After the functional compiled graph executes, the runtime wrapper uses ViewAndMutationMeta to reconstruct the correct aliasing: for outputs of type alias_of_input, it replays the recorded view chain to produce a tensor that genuinely aliases the input’s storage, satisfying user expectations.

4.6 Toy Demonstration

Consider a function with an in-place relu:

import torch
from torch.fx.experimental.proxy_tensor import make_fx
from torch._functorch.aot_autograd import functionalized_rng_runtime_epilogue

def fn_inplace(x):
    x.relu_()   # in-place mutation
    return x * 2.0

# Before functionalization: make_fx traces through in-place ops literally
gm_before = make_fx(fn_inplace)(torch.randn(4))
print(gm_before.code)
# def forward(self, x):
#     relu_ = torch.ops.aten.relu_.default(x);  x = None
#     mul = torch.ops.aten.mul.Tensor(relu_, 2.0)
#     return mul

# After functionalization: in-place ops replaced by functional equivalents
from torch._functorch.aot_autograd import aot_function
def print_compile(gm, _):
    print(gm.code)
    return gm

aot_function(fn_inplace, fw_compiler=print_compile)(torch.randn(4))
# def forward(self, x):
#     relu = torch.ops.aten.relu.default(x)         # functional relu
#     copy_ = torch.ops.aten.copy_.default(x, relu) # mutation epilogue
#     mul = torch.ops.aten.mul.Tensor(relu, 2.0)
#     return (copy_, mul)

The in-place relu_ is replaced by a functional relu followed by a copy_ epilogue. The graph is now pure: the relu node has no side effects, and the copy_ makes the mutation explicit and deferrable.

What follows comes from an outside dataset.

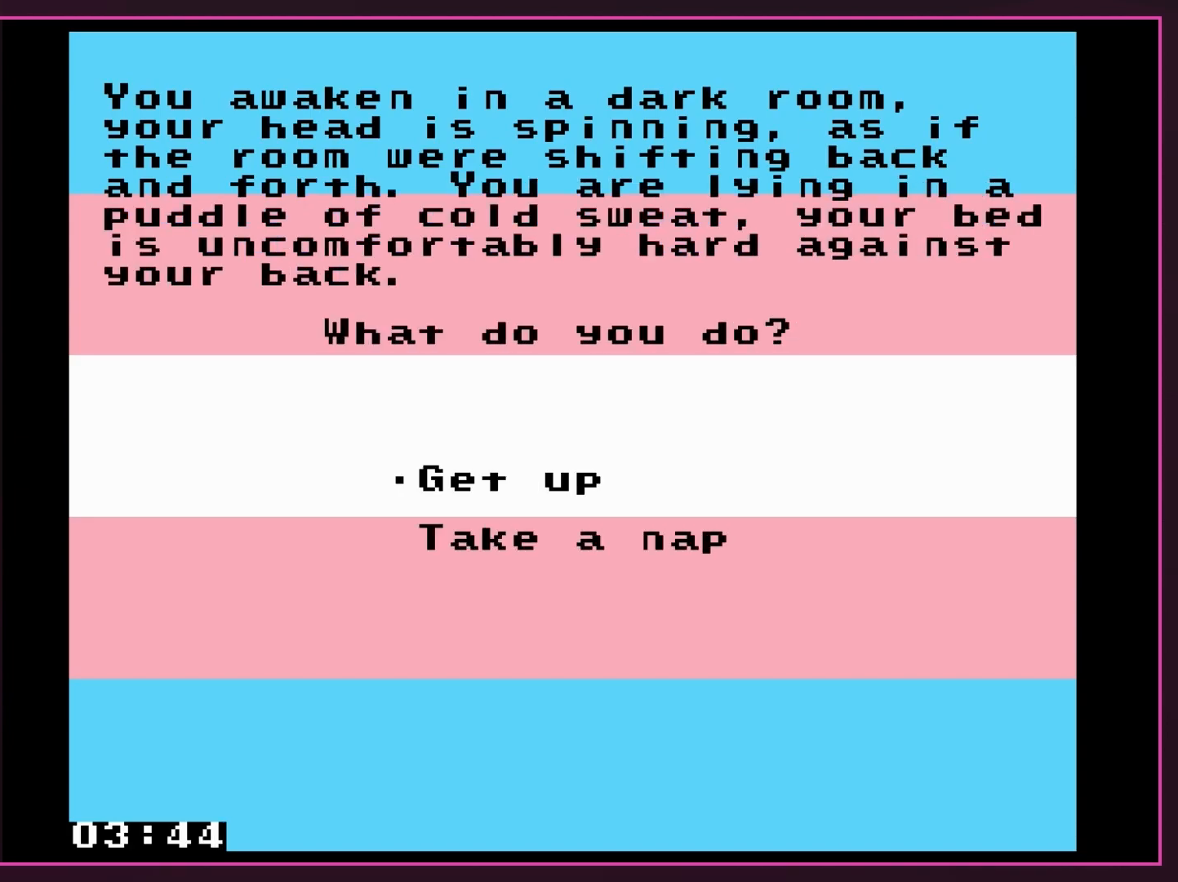
{"buttons": [], "events": []}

Exercise 4: Mutation Classification

This problem exercises identifying which mutation class applies to different program patterns.

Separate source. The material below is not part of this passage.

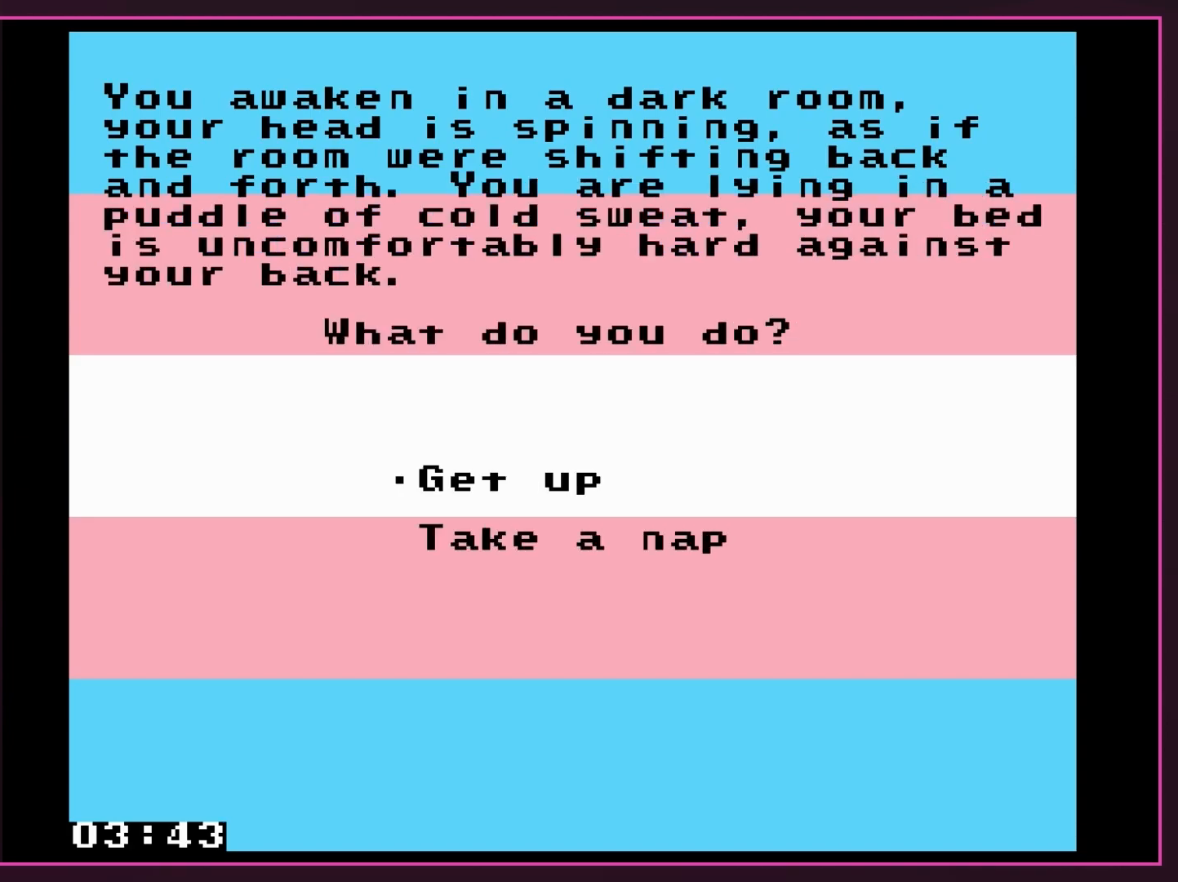
{"buttons": [], "events": []}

Prerequisites: 4.4 Mutation Classification, 4.5 View Aliasing and ViewAndMutationMeta

For each of the following patterns, identify the mutation class and describe what the runtime wrapper does after the compiled graph returns: (a) A forward function that does hidden.add_(bias) where hidden is an intermediate (not a user-visible input). (b) A forward function that does param.data.copy_(new_val) where param is a model parameter passed as an input. (c) A forward function that returns x[2:5] where x is an input tensor (a view of the input).

Solution to Exercise 4

Key insight: The classification depends on whether the mutation target is a user-visible input and whether it can be expressed functionally; aliasing is handled via output type classification, not mutation type.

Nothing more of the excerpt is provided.